If you really want to piss your opponent off with poor sportsmanship, it's great. If you want to help your opponent practice his endgame technique, it's great. If you're hoping your opponent will have a stroke or heart attack or disconnect, good again. If you want to waste your time playing a lone king endgame against two rooks and three pawns, ... . It is your right to be checkmated, but it shows a lack of respect for the opponent and the game to make it a policy.
By the way, you are not resigning at all if you play until mate. You are just losing on the board. That way, like a president who loses an election, you never need to admit you lost, but you did.
There is no obligation whatsoever to resign. Letting the clock run simply to annoy the opponent is very disrespectful.

But it is fine to continue the game, as long as you are making your moves quickly. Especially for beginners it is advisable to play until mate.
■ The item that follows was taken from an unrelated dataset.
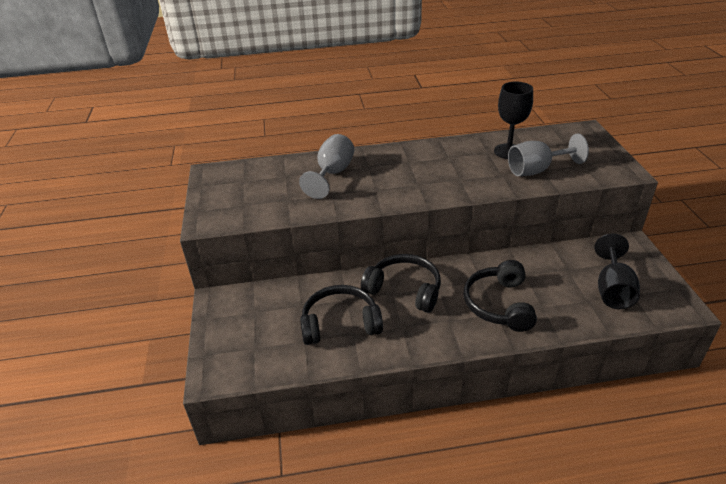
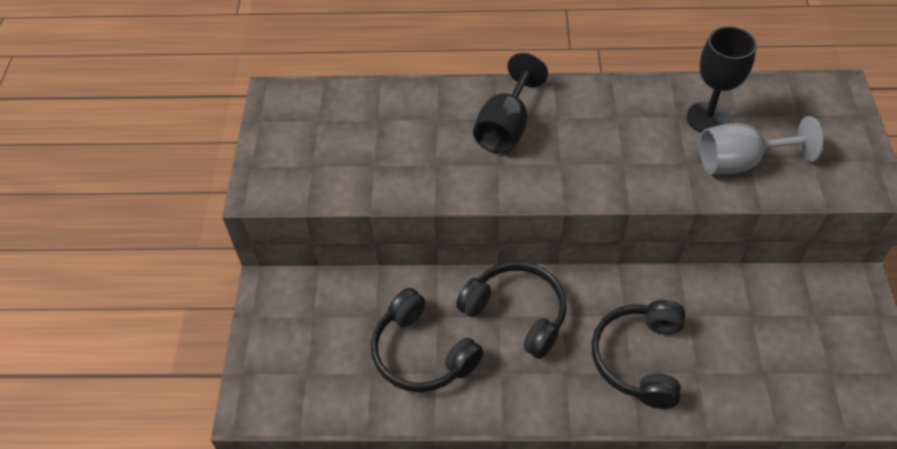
camera: 10 degrees right, 15 degrees up
grey goblet [299,134,354,199] -> none
black headphones [300,285,383,345] -> black headphones turned 135 degrees counterclockwise [371,288,484,392]
black goblet [594,233,640,309] -> black goblet moved to [473,53,548,154]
A an experienced player you resign, when a continuation of the game is a waste of time: no hope to flag or trick the opponent.
U can do that vs lower rated players, since u have a chance of a stalemate, but against higher rated players u have no chance.
Excellent policy. And don't forget to not make the move which leads to a mate-in-one for your opponent, much better to run down the clock. Makes lots of draw offers as well. Many years later, your opponent will tell stories to her grandchildren about the fond memories she has playing against you.
sometimes high rated players also fall into stalemate traps
You should play until you have no hope of even making a draw, then resign. The problem is that your opponent, being confident in themselves, believes that you have no hope before you believe it (because you don't know anything about them), and that risks annoying them - but it's their choice to be annoyed rather than enjoying the fact that they're winning the chess game. At your (and my) level people can and do hang whole pieces in blitz, or walk into stalemates, or even checkmates, so it's usually not unreasonable to play on for a little bit while down material, especially with Queens on the board; but if you're down a piece and 2 pawns in the endgame or something, then you might as well resign, because even if they hang the piece they'll still be winning.

Oh, and if it gets to a point where your opponent is mating you by force and you see it, then you might as well let them play it out rather than resigning (do *not* run the clock). If they see the mate there's no difference in the end, if not then you might still have chances to win (after all, they're missing easy mates!). And if your opponent complains about getting to put checkmate on the board, then you really have to wonder what joy they hope to find by playing chess.
If you feel like you can win/draw play onwards, if you can't win/draw resign it's as simple as that.
What about enjoying the game to the last drop and forgetting about winning is the only point to playing (it is one, but there is also the game itself, and its uniqueness, to see it completed, isn't that something satisfying). Not a policy, a curiosity. But i admit it should be of mutual consent. Also, nobody in fast time control would likely pay attention to just one game that way...
@sparowe14 That makes no sense. Any opponent can blunder. If your opponent has a winning position, why shouldn't you make them win it? You'll probably lose anyway, but you have the right to keep fighting. That is not disrespectful at all, that's just logical.